AI for Ki67 Scoring in Breast Cancer
AI COULD limit inter-pathologist variability in Ki67 scoring for breast cancer, according to novel research presented at ESMO Congress 2024.
Whilst guidance to reduce the variability in breast cancer Ki67 immunohistochemistry scoring has been provided by working groups, no universal scoring method has yet been agreed upon.
Researchers sought to evaluate the potential impact that AI could have on Ki67 immunohistochemistry scoring by comparing results achieved by an AI deep learning image analysis platform, image analysis supervised software, and two independent pathologists, across a population of patients with breast cancer.
The authors stained a total of 114 breast tumours for Ki67. The deep learning image platform was trained for breast cancer and the Ki67 clone; the two independent pathologists were trained in accordance with the international Ki67 Working Group guidelines; and the image analysis supervised software was used to separate the image into tumour, non-tumour, and background, with pathologist approval.
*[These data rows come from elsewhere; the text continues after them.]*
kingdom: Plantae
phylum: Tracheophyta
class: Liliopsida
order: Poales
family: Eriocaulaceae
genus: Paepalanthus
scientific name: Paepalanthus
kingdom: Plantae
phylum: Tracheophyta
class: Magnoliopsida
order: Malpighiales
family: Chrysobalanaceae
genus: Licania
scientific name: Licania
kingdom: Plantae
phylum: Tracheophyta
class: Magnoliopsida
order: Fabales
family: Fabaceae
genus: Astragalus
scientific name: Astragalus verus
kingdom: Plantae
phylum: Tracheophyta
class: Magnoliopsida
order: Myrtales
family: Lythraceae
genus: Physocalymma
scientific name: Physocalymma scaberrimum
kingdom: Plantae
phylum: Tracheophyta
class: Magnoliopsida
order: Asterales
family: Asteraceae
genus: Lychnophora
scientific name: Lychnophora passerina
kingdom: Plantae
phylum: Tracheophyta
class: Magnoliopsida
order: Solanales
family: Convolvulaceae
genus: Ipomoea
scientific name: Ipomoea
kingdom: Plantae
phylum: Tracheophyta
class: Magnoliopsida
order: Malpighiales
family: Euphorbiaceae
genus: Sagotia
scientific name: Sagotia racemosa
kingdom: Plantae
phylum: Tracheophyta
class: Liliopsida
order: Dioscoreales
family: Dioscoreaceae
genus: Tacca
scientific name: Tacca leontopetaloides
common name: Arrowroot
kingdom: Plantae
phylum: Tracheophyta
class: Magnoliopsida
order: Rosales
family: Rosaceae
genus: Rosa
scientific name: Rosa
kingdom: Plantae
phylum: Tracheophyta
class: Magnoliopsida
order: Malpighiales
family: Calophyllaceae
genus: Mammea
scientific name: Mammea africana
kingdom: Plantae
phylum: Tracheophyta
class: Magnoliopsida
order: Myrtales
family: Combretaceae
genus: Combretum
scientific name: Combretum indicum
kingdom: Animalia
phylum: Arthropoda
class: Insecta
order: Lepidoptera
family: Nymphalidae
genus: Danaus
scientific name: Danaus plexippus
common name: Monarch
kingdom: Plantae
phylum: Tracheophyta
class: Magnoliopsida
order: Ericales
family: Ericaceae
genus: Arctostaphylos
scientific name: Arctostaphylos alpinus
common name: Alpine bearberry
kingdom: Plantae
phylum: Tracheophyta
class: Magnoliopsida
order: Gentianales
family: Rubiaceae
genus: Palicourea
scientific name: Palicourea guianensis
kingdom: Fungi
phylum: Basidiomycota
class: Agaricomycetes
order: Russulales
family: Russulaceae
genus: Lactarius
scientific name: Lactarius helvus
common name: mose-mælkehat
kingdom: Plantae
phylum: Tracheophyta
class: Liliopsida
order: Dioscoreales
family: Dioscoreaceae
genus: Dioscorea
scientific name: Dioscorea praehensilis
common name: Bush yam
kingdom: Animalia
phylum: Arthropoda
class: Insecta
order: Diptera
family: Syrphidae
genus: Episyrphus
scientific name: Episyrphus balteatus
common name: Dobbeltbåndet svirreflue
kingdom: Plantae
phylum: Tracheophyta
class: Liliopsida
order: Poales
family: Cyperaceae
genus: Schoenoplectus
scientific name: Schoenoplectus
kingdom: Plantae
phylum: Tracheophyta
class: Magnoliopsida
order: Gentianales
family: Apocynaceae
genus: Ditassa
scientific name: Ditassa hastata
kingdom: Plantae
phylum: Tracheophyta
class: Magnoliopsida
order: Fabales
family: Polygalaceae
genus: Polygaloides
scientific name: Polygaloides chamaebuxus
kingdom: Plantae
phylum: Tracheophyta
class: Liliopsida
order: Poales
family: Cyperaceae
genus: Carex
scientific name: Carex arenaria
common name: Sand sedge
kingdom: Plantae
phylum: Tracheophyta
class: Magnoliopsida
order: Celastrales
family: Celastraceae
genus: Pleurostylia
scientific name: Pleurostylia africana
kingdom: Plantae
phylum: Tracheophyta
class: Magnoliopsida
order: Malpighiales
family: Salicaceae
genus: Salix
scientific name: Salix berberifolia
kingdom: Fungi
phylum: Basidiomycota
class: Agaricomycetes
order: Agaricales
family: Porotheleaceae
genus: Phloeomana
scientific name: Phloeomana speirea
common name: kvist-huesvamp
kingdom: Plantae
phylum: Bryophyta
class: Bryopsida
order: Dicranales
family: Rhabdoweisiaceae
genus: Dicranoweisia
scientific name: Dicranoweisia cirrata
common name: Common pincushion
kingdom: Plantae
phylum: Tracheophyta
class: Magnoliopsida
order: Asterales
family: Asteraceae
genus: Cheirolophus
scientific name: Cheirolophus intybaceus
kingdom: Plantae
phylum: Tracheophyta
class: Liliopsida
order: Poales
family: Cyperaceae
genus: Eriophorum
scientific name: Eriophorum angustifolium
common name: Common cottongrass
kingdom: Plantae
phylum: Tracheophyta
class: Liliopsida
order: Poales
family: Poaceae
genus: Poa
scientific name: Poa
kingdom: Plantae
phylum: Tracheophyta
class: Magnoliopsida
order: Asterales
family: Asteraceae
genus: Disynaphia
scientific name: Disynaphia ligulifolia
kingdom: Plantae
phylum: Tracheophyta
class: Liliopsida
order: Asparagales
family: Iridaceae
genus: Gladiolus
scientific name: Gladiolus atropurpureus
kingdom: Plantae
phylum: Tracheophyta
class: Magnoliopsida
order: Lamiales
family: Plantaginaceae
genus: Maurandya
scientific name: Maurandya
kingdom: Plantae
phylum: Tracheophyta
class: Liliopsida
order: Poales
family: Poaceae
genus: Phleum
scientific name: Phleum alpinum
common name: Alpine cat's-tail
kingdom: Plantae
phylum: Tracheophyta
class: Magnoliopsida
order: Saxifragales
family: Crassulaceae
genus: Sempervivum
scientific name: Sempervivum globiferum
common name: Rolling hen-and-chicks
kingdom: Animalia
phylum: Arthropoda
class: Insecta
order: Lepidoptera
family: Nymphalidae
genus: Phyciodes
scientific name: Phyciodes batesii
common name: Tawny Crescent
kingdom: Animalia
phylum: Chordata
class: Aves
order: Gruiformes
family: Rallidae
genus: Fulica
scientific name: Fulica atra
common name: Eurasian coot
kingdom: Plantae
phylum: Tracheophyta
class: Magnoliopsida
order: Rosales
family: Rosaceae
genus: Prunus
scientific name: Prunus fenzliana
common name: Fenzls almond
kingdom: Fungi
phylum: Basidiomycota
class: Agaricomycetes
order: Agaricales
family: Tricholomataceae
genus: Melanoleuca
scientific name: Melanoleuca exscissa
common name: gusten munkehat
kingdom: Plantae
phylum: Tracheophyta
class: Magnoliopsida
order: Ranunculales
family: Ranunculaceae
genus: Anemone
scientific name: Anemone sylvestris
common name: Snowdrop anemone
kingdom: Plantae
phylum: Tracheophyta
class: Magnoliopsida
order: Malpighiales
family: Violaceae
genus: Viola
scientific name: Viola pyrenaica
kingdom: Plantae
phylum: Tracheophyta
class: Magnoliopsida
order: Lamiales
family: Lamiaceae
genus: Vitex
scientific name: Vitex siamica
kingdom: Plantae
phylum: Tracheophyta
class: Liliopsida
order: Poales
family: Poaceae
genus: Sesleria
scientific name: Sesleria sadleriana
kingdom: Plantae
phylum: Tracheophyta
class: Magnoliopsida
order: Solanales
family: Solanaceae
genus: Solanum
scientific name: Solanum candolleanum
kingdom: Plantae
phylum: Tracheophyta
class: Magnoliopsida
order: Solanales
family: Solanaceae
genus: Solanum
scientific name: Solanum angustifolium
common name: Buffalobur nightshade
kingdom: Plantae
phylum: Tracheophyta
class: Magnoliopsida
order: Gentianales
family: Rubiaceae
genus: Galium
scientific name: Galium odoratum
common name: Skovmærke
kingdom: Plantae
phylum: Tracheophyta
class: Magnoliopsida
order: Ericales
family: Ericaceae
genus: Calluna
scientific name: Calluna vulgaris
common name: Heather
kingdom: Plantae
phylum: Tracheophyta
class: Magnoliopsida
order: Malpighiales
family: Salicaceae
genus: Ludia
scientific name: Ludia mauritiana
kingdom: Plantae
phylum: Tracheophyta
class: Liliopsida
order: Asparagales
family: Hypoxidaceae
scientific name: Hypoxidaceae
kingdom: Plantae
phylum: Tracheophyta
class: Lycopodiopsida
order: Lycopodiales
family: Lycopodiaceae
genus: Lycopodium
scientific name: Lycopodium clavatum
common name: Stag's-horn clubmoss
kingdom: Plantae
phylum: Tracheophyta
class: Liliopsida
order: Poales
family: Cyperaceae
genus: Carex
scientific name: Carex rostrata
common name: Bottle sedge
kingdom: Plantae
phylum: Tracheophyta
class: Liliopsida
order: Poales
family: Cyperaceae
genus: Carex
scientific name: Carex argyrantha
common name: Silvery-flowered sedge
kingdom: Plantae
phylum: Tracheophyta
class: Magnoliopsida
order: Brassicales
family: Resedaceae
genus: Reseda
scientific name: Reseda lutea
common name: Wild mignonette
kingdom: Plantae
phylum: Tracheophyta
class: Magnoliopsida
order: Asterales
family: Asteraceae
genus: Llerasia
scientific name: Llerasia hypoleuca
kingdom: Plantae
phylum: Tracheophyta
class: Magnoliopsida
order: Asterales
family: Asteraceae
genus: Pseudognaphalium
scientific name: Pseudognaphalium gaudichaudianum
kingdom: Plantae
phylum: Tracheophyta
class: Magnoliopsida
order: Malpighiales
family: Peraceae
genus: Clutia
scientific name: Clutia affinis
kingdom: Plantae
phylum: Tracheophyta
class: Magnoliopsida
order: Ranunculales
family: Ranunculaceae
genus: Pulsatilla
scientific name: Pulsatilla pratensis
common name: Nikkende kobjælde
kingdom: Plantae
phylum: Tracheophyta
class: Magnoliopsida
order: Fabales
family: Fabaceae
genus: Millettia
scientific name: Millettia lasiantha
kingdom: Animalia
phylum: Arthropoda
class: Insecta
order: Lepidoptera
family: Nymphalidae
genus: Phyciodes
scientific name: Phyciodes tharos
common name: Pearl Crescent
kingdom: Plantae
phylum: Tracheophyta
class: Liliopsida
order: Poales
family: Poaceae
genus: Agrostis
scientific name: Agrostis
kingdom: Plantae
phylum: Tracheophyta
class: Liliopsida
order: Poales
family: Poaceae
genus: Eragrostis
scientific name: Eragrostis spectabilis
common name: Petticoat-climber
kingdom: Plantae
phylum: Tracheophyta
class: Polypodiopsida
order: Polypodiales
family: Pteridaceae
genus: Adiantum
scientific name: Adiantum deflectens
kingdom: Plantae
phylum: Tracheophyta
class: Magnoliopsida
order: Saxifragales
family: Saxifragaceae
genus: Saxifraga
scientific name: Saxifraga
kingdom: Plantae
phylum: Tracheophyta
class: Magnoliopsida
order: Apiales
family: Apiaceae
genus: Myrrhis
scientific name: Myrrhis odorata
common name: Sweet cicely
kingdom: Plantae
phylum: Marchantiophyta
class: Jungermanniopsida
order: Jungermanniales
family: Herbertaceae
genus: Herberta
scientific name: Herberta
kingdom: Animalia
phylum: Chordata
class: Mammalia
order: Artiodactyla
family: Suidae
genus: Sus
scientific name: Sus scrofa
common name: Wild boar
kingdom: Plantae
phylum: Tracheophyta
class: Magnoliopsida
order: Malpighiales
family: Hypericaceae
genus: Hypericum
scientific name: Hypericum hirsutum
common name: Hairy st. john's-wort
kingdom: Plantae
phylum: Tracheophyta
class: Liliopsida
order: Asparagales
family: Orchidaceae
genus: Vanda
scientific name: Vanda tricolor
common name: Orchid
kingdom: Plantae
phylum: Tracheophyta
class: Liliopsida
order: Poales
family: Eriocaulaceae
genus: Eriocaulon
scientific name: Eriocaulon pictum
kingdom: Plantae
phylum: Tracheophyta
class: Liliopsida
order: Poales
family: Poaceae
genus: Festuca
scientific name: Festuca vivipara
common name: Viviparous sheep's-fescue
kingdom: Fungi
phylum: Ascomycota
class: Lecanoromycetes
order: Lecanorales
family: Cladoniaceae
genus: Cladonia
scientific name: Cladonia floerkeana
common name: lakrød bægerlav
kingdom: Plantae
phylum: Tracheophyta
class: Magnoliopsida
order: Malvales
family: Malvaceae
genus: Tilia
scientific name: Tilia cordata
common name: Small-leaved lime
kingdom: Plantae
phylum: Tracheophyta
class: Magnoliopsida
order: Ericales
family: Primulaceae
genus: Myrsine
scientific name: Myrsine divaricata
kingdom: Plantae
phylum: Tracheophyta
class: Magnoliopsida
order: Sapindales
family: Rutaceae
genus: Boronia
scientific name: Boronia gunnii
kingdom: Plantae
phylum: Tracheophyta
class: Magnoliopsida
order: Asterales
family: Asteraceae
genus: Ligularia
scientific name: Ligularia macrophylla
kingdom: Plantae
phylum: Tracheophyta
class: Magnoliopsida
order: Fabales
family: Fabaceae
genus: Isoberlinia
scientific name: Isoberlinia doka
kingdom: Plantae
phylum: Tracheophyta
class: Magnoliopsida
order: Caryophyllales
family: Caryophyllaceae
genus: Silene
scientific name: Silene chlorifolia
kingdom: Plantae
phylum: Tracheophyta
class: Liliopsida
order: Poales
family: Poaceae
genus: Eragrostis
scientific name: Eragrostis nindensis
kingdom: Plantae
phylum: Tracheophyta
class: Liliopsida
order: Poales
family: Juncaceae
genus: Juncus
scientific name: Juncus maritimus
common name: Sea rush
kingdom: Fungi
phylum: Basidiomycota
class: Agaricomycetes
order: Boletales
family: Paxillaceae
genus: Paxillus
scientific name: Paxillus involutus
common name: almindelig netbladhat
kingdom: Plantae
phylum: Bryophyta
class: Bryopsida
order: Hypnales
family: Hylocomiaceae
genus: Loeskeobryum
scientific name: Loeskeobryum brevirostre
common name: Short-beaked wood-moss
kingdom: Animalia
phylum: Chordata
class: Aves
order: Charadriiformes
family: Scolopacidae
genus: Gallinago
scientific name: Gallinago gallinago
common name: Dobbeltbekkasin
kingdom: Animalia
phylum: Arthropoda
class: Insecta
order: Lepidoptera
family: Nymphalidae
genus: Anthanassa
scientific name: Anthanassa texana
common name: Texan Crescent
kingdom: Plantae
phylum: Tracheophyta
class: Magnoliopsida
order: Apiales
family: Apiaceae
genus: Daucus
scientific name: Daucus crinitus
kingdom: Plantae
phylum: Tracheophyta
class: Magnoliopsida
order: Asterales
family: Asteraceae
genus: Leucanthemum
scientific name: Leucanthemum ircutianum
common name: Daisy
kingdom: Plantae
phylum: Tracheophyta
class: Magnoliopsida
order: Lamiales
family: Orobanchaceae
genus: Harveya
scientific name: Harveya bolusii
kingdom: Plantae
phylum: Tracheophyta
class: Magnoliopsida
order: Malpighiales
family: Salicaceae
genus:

Ki67 positivity was assessed via threshing and the time to complete each analysis was recorded for each method.
The results showed that whilst there was high reproducibility at the intra-pathologist level (r2=0.95), matched pair analysis between the two pathologists was lower (r2=0.86). There was consistency between the AI deep learning model and Pathologist 1 (r2=0.92), Pathologist 2 (r2=0.90), and the image analysis supervised software (r2=0.93). Whilst within an acceptable range, the consistency between the image analysis supervised software and Pathologist 1 and 2 was lower (r2=0.79 and r2=0.84, respectively). The fastest approach was the AI deep learning model, followed by pathologists and then the image analysis supervised software.
The research concluded that the approaches to Ki67 tumour analysis yielded similar results, highlighting that AI could prove to be useful in aiding Ki67 scoring and could reduce inter-pathologist variability in scoring.